[TASK INSTRUCTIONS]: Starting with the first line of the rows and going on through the line with "genus: Erythemis", write those lines out again, renaming every "common name" as "popular name" and changing nothing else.

— START OF LISTING —

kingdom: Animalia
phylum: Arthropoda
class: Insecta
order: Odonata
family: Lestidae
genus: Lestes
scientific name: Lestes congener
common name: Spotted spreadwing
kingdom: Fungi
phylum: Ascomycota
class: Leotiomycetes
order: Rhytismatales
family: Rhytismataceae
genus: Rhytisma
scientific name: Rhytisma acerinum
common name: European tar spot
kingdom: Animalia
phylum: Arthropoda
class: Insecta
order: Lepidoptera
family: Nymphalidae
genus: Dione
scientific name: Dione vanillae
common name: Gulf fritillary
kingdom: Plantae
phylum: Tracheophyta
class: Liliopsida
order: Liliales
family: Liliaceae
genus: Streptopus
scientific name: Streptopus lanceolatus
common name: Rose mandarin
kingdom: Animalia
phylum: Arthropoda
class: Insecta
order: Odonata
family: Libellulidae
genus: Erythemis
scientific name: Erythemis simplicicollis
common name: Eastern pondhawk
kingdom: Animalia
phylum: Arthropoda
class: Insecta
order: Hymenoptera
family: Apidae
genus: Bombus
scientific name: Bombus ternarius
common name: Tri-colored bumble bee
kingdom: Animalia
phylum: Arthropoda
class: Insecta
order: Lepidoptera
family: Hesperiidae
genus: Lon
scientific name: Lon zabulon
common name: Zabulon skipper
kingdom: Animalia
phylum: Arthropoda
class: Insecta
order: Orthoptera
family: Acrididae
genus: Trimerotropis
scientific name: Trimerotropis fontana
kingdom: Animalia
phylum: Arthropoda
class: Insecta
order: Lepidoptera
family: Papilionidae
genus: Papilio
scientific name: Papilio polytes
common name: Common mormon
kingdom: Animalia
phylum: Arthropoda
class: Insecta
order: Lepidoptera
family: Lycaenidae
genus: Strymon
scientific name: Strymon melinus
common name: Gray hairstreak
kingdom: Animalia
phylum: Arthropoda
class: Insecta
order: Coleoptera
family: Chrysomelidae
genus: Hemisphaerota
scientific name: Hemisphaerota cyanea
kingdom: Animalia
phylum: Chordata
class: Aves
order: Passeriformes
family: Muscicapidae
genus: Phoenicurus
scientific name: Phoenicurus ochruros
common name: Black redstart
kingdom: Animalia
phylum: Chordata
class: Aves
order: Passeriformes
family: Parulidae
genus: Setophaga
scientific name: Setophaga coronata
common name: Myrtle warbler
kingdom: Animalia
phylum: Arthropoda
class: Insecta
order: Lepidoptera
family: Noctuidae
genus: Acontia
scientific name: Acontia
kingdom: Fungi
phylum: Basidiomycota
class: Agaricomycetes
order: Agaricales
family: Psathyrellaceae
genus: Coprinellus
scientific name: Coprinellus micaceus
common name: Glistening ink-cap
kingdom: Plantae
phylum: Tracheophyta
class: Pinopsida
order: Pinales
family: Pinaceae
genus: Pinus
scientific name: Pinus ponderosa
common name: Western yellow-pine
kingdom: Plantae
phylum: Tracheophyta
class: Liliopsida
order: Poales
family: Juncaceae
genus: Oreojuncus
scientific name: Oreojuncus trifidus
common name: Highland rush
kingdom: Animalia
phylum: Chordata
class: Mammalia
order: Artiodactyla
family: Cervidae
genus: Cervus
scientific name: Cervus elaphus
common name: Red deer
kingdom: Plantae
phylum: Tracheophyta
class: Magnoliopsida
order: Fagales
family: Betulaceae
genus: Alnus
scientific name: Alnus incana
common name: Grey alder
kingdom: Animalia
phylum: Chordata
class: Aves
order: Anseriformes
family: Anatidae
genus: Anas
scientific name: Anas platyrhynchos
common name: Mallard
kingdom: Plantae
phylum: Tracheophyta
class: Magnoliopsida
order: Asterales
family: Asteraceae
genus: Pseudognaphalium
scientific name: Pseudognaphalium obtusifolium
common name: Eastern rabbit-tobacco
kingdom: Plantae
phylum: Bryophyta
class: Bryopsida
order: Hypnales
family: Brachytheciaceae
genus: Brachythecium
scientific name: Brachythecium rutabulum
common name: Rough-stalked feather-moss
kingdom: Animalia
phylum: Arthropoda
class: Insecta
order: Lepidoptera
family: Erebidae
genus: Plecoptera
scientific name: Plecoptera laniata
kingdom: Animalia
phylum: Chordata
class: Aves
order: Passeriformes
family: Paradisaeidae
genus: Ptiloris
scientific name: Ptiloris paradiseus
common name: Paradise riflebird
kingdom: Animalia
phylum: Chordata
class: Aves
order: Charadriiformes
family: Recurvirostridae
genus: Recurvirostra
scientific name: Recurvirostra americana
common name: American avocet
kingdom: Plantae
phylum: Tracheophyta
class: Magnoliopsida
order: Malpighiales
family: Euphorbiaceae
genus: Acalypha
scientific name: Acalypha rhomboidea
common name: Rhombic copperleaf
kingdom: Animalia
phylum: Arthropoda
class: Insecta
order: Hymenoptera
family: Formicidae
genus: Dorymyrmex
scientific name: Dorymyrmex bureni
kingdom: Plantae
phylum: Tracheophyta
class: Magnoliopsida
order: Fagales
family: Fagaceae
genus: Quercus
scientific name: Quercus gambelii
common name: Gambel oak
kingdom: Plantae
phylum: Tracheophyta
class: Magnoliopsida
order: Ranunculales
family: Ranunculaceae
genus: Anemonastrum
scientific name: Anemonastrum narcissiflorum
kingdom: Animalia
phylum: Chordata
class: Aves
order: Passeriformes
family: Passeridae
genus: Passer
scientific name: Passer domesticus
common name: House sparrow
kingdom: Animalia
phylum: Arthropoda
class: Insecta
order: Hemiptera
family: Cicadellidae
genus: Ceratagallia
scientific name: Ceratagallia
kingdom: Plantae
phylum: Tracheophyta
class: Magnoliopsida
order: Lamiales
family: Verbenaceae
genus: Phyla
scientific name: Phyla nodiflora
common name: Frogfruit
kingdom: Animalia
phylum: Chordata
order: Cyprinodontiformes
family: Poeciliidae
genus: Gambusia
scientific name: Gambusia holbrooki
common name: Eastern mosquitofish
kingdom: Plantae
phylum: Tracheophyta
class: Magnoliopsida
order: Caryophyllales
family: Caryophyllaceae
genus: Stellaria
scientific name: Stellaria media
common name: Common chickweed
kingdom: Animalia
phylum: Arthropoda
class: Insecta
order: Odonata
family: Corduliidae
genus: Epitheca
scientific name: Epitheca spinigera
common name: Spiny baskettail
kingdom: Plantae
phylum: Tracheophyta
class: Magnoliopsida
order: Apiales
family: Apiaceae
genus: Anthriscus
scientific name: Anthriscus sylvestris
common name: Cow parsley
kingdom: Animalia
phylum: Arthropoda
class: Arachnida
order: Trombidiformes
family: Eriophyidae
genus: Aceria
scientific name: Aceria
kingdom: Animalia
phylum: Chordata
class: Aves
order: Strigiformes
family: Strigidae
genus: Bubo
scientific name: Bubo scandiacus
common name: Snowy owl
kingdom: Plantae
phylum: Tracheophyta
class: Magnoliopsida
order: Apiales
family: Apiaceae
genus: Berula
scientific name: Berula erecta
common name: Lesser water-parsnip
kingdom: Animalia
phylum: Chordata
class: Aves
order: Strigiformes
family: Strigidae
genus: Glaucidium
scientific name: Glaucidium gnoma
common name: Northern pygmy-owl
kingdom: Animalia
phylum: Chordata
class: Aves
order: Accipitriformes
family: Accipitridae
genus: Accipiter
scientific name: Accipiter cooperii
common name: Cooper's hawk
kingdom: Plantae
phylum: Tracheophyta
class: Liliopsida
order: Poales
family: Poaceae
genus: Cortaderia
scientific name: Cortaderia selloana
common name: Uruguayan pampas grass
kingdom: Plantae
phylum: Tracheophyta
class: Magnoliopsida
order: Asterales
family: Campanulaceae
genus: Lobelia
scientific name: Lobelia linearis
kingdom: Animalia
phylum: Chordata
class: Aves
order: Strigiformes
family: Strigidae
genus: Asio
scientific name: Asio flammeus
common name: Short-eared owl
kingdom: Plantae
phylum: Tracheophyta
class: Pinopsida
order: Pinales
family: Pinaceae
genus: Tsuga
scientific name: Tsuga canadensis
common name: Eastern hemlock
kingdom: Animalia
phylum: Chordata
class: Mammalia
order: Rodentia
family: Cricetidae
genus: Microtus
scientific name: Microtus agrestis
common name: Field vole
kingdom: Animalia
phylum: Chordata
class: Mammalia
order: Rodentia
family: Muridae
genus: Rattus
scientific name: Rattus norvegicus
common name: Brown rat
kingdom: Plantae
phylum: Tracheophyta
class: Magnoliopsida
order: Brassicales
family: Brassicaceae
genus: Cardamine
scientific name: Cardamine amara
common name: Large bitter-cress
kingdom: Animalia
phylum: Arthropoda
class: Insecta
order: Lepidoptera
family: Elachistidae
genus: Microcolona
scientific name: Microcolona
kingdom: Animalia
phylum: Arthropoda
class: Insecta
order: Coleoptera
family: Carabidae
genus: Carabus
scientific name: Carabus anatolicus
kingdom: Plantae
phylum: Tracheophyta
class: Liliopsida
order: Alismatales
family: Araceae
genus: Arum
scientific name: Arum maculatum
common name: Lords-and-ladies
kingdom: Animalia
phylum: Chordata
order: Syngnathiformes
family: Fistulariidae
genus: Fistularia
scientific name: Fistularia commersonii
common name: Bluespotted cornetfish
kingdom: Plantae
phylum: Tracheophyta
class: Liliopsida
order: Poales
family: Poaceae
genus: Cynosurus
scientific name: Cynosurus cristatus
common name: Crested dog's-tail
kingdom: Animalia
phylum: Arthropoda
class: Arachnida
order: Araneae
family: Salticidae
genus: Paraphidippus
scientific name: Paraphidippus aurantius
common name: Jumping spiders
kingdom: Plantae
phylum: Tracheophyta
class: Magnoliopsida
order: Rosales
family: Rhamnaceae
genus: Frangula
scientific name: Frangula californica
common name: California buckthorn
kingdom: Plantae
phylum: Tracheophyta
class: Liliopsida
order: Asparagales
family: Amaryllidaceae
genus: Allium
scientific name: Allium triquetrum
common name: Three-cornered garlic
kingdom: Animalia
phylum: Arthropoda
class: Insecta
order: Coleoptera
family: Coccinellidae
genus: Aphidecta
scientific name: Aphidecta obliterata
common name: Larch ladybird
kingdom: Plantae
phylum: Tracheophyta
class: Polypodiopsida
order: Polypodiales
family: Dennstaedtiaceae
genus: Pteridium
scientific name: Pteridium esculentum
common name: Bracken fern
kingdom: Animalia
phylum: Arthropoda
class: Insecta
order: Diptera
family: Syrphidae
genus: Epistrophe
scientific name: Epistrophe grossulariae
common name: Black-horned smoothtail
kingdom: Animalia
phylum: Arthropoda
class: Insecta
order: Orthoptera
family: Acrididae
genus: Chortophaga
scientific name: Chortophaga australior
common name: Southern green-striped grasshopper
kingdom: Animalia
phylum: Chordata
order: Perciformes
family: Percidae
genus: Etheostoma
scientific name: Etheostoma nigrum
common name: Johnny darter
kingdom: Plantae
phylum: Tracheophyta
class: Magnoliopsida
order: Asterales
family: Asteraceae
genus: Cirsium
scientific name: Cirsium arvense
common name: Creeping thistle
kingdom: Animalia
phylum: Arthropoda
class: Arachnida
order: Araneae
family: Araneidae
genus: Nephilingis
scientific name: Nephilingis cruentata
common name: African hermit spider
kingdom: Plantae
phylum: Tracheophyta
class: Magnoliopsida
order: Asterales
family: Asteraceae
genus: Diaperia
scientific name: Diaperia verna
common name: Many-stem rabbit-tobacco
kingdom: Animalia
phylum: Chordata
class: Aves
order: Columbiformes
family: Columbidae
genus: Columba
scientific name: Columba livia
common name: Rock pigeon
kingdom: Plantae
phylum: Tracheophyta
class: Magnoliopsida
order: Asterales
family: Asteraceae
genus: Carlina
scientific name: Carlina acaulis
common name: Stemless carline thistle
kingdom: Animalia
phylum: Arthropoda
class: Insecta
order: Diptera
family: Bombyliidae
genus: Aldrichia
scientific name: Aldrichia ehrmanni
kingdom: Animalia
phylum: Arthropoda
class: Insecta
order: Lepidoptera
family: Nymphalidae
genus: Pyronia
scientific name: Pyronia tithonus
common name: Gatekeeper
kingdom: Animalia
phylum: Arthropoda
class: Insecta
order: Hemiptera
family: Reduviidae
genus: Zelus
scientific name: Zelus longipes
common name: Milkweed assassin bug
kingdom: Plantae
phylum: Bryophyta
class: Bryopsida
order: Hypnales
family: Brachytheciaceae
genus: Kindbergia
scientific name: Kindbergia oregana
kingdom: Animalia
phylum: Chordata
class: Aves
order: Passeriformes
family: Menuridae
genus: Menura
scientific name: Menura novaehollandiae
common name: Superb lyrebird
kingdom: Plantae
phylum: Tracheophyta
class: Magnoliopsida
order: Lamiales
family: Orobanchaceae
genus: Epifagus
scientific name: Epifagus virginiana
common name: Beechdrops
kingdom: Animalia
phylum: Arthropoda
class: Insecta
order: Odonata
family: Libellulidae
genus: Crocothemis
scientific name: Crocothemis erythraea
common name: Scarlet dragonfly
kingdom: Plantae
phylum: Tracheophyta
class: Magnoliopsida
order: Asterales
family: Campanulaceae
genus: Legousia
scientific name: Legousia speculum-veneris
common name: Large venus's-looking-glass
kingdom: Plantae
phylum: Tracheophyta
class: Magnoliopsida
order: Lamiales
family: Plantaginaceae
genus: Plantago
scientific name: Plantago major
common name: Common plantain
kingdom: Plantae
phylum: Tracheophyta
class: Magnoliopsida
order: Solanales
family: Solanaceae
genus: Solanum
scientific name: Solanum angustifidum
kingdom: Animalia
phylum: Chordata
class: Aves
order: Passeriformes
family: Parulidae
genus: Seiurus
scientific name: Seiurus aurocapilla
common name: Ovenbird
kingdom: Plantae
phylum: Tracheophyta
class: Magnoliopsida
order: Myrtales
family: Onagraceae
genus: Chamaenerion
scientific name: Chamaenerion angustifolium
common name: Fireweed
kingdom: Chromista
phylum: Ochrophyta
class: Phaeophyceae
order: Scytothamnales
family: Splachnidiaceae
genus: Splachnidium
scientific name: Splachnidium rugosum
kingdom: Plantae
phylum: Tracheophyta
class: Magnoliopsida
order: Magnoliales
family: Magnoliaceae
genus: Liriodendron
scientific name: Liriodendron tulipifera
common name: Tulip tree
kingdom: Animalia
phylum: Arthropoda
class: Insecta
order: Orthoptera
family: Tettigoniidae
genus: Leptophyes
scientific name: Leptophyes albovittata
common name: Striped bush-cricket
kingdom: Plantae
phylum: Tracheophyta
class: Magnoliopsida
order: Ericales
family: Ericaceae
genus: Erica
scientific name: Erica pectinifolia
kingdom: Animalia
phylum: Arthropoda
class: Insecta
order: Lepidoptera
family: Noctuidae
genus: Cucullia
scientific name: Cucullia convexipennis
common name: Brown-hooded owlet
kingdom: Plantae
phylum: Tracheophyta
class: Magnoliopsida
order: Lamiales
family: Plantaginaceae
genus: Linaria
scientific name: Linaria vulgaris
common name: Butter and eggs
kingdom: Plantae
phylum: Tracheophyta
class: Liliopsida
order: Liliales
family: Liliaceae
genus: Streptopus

— END OF LISTING —

[OUTPUT OF THE TASK]:
kingdom: Animalia
phylum: Arthropoda
class: Insecta
order: Odonata
family: Lestidae
genus: Lestes
scientific name: Lestes congener
popular name: Spotted spreadwing
kingdom: Fungi
phylum: Ascomycota
class: Leotiomycetes
order: Rhytismatales
family: Rhytismataceae
genus: Rhytisma
scientific name: Rhytisma acerinum
popular name: European tar spot
kingdom: Animalia
phylum: Arthropoda
class: Insecta
order: Lepidoptera
family: Nymphalidae
genus: Dione
scientific name: Dione vanillae
popular name: Gulf fritillary
kingdom: Plantae
phylum: Tracheophyta
class: Liliopsida
order: Liliales
family: Liliaceae
genus: Streptopus
scientific name: Streptopus lanceolatus
popular name: Rose mandarin
kingdom: Animalia
phylum: Arthropoda
class: Insecta
order: Odonata
family: Libellulidae
genus: Erythemis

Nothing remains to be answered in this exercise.